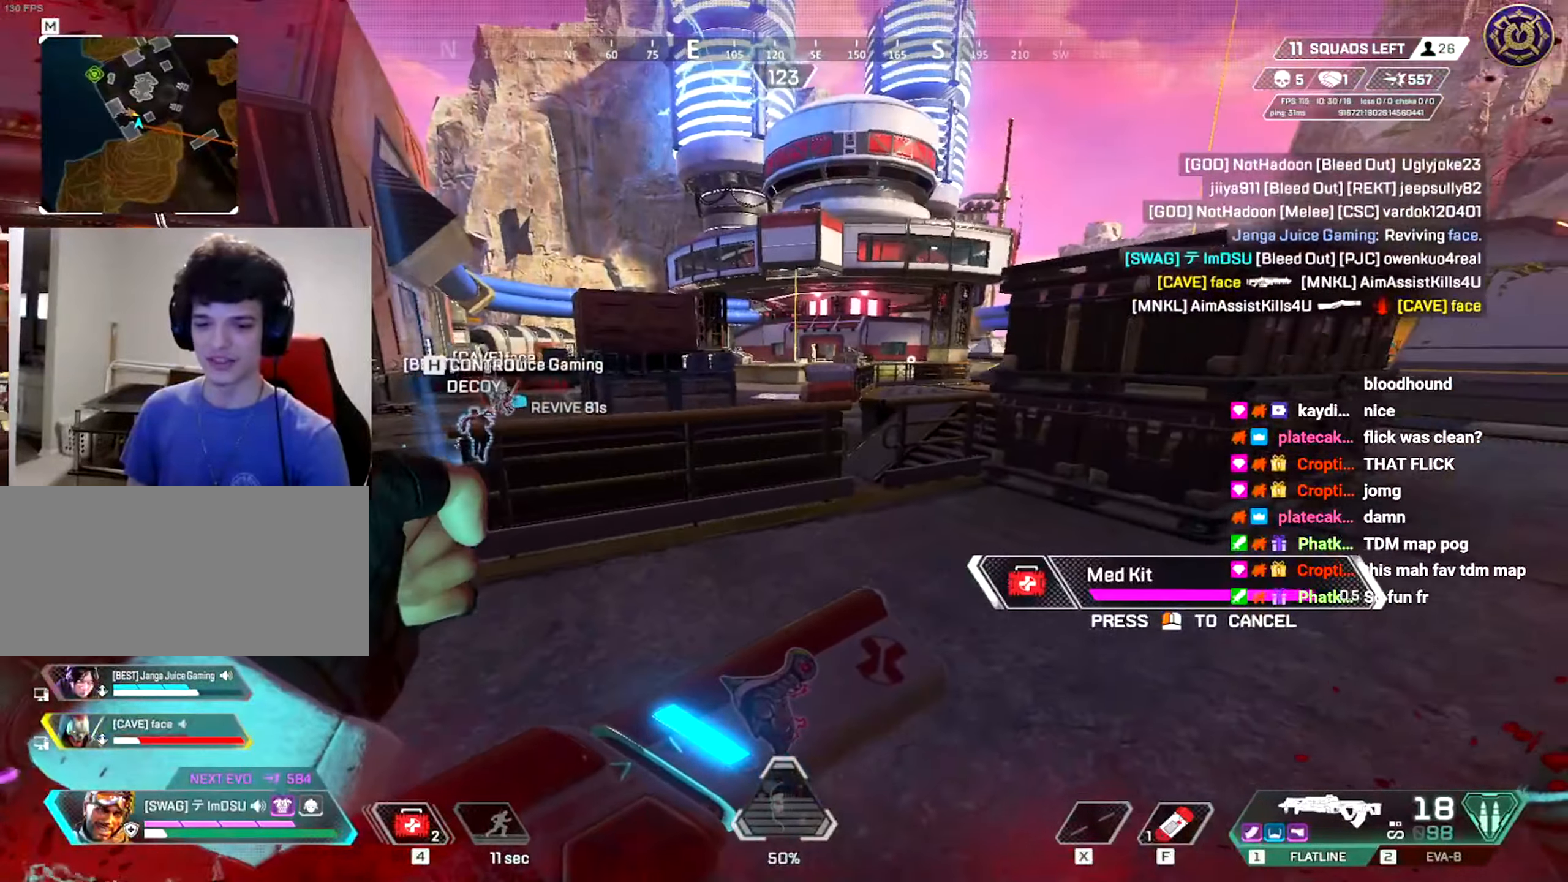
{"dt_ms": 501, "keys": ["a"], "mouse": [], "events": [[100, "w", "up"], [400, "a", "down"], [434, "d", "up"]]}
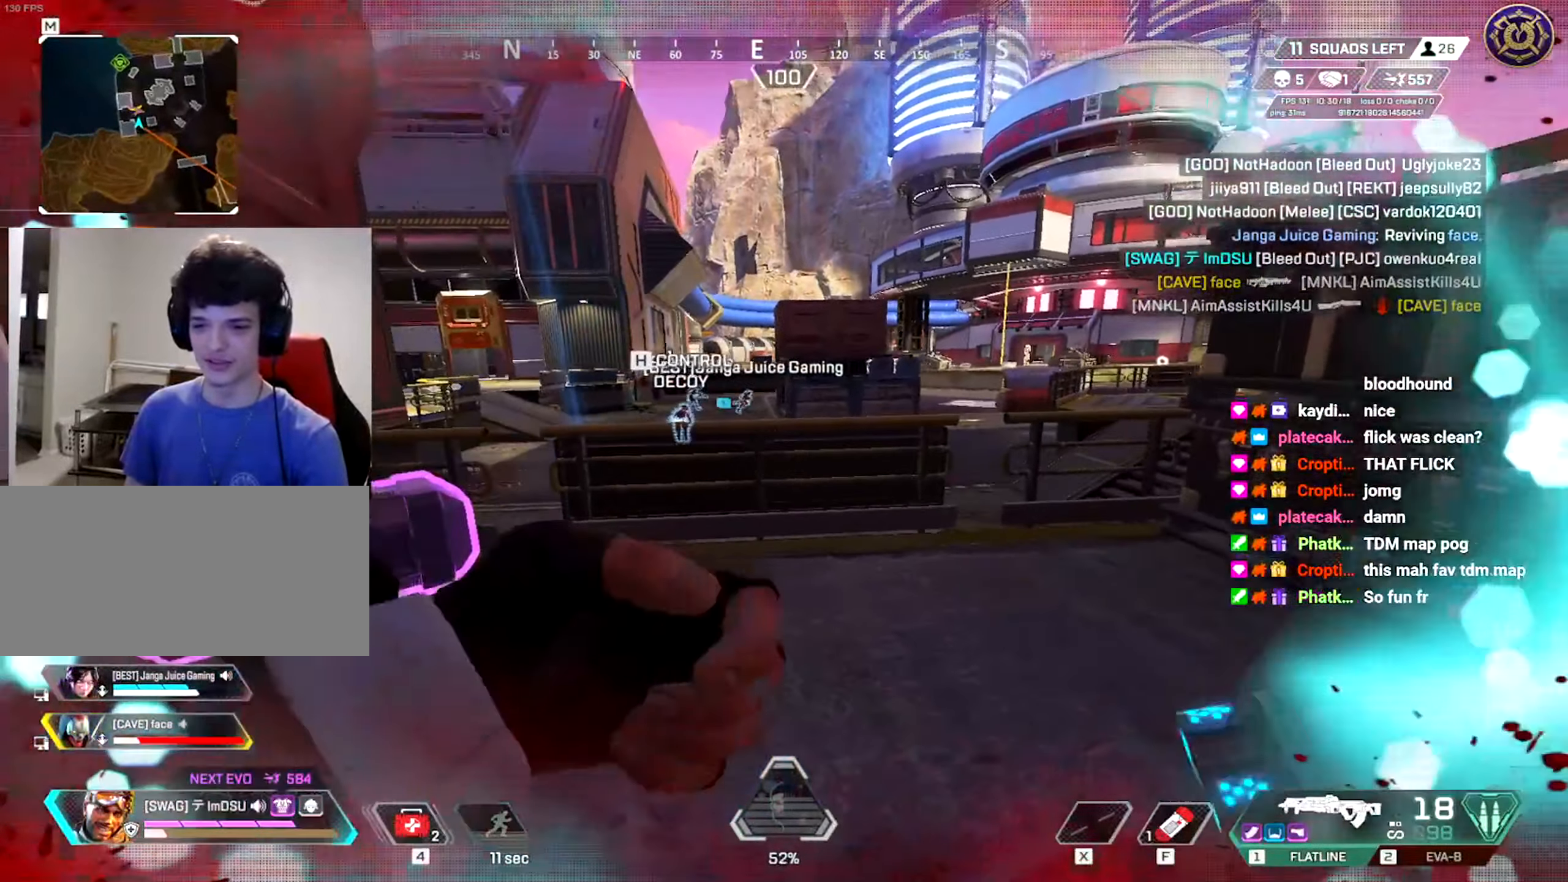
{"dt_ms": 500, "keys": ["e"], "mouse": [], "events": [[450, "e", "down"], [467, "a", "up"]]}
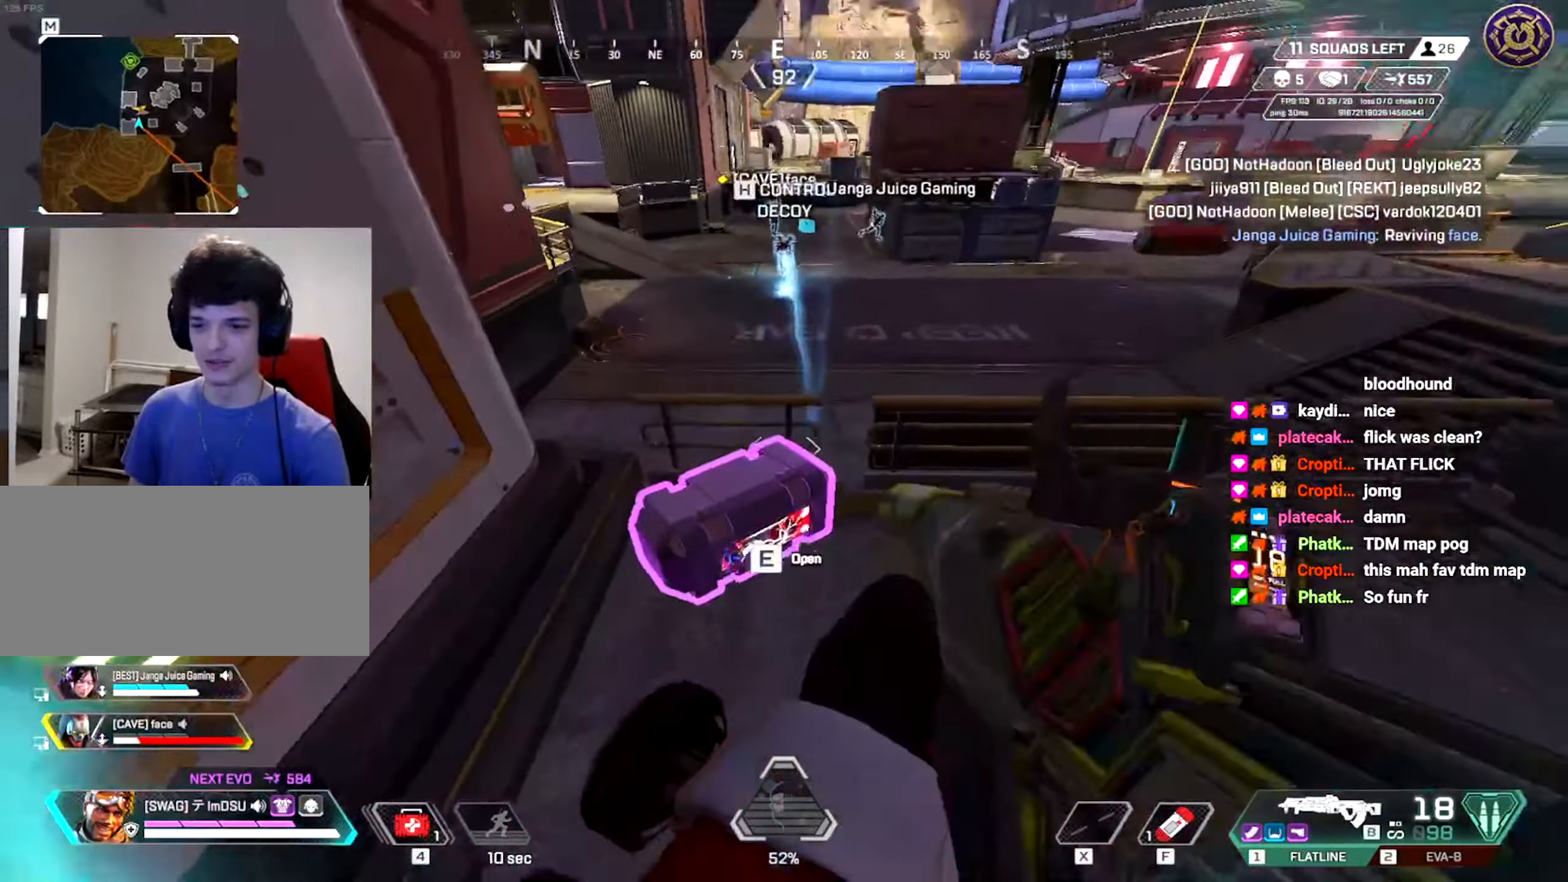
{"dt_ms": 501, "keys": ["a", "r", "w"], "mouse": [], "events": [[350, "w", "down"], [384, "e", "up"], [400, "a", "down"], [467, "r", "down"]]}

-------------------------

## Required work
For this exercise, return the material word for word and drop each image.

## Output for this task
{"dt_ms": 501, "keys": ["a"], "mouse": [], "events": [[100, "w", "up"], [400, "a", "down"], [434, "d", "up"]]}
{"dt_ms": 500, "keys": ["e"], "mouse": [], "events": [[450, "e", "down"], [467, "a", "up"]]}
{"dt_ms": 501, "keys": ["a", "r", "w"], "mouse": [], "events": [[350, "w", "down"], [384, "e", "up"], [400, "a", "down"], [467, "r", "down"]]}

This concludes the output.